● **Activity 1**
Write out the rows below word for word, everything from the line containing "Incorrect, rusty metal" down to the last of the rows.

● **Extract**
# Help getting straight cuts from my live edge slabs



## MarkHouse (May 30, 2017)

I'm fairly new to woodworking (and to this site) and this is my first larger project so I'm taking all precaution to make sure everything is right!

I'm making a dining room table from three pieces of live edge walnut - all are planed and drum sanded and I'm ready to cut the middle piece and the two inner sides of the outside two pieces (I want to keep the outside of the table as live edge) so I can joint them, biscuit join, glue and have myself a solid table top. However, I'm racking my brain on how to make sure my cuts are square, this is posing to be a challenge because of the live edge sides, there are no pre-existing square sides. I've read a few places that you should find your center on both ends and snap a line then grab your square, square up the ends and cut…but this doesn't answer my question for ripping (track saw) down the side to make my perfectly square edges so I can glue the pieces together.

Any help would be SO greatly appreciated!!!


----------



## JayT (May 6, 2012)

If your track saw has enough depth of cut, the way I would do it would be to lay the two outer pieces down and the center piece on top of them with the edges overlapping. Move and arrange until you get the look and grain alignment you want, clamp everything down tightly and cut both edges at once - center board on top and edge board underneath. That will assure they will mate up without having to worry about if the cut is perfectly square and you'll be able to adjust the overall width to get the size you need.

Hope that makes sense.


----------



## KelleyCrafts (May 17, 2016)

Are you worried about them being square to the ends (90 degrees to end grain) or side parallel to each other (center board).

You shouldn't worry about squaring the end grain sides. When your table is glued up you cut the ends square to the rest of the table. That might be 1/4" cut or 2" depending on your glueup. That's how I did it on my live edge table. My table had 4 slabs but same concept.

● **Supplied entries**
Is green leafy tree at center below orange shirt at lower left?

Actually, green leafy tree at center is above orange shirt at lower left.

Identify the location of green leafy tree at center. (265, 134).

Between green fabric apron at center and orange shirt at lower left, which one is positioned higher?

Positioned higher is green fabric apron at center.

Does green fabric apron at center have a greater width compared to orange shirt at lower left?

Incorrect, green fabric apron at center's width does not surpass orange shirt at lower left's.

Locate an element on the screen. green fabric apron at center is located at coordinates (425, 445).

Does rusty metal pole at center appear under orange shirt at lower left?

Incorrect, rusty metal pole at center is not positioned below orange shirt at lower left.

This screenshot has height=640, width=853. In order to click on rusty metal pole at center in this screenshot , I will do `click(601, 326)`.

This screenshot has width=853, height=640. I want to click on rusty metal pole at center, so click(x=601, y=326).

● **Activity 2**
Resume the forum thread on cutting straight edges on live edge walnut slabs, starting after its final sentence.

● **Exercise response 1**
Incorrect, rusty metal pole at center is not positioned below orange shirt at lower left.

This screenshot has height=640, width=853. In order to click on rusty metal pole at center in this screenshot , I will do `click(601, 326)`.

This screenshot has width=853, height=640. I want to click on rusty metal pole at center, so click(x=601, y=326).

● **Exercise response 2**
Do you have a tablesaw or just the track saw?


----------



## waho6o9 (May 6, 2011)

Once you get a straight edge on both sides butt them together and then rip down the middle.

This will make for a perfect fit.

+1 for JayTs' methods as well.


----------



## tomsteve (Jan 23, 2015)

stack all 3 and clamp. make sure outside edges you want on the outside boards are stacked to each other.

mark both ends where ya want to cut. set your tracksaw up and cut all 3 at once.
take the fresh cuts and run across a jointer. run the middle piece through the table saw to rip to width.
run that edge across the jointer.

imo, "live edge" and "square" dont go together too good. live edge is freeflowing and square doesnt look good,imo.


----------



## ClammyBallz (Apr 16, 2015)

Are the slabs longer than the track for your saw? Is that where your concern is on getting a straight cut?


----------



## bbasiaga (Dec 8, 2012)

You could brad nail a long piece of hardboard to them, and use the straight edge on that to register against your TS fence.

Brian


----------



## gargey (Apr 11, 2016)

Mark your lines, hand saw, jointer plane. Stack them on edge to check alignment, and adjust as needed.


----------



## MarkHouse (May 30, 2017)

> If your track saw has enough depth of cut, the way I would do it would be to lay the two outer pieces down and the center piece on top of them with the edges overlapping. Move and arrange until you get the look and grain alignment you want, clamp everything down tightly and cut both edges at once - center board on top and edge board underneath. That will assure they will mate up without having to worry about if the cut is perfectly square and you ll be able to adjust the overall width to get the size you need.
> 
> Hope that makes sense.
> 
> - JayT





> Are you worried about them being square to the ends (90 degrees to end grain) or side parallel to each other (center board).
> 
> You shouldn t worry about squaring the end grain sides. When your table is glued up you cut the ends square to the rest of the table. That might be 1/4" cut or 2" depending on your glueup. That s how I did it on my live edge table. My table had 4 slabs but same concept.
> 
> ...


This is great, thanks guys for the help! I never thought about cutting all at once - this should solve my problem!


----------



## FoundSheep (Feb 24, 2017)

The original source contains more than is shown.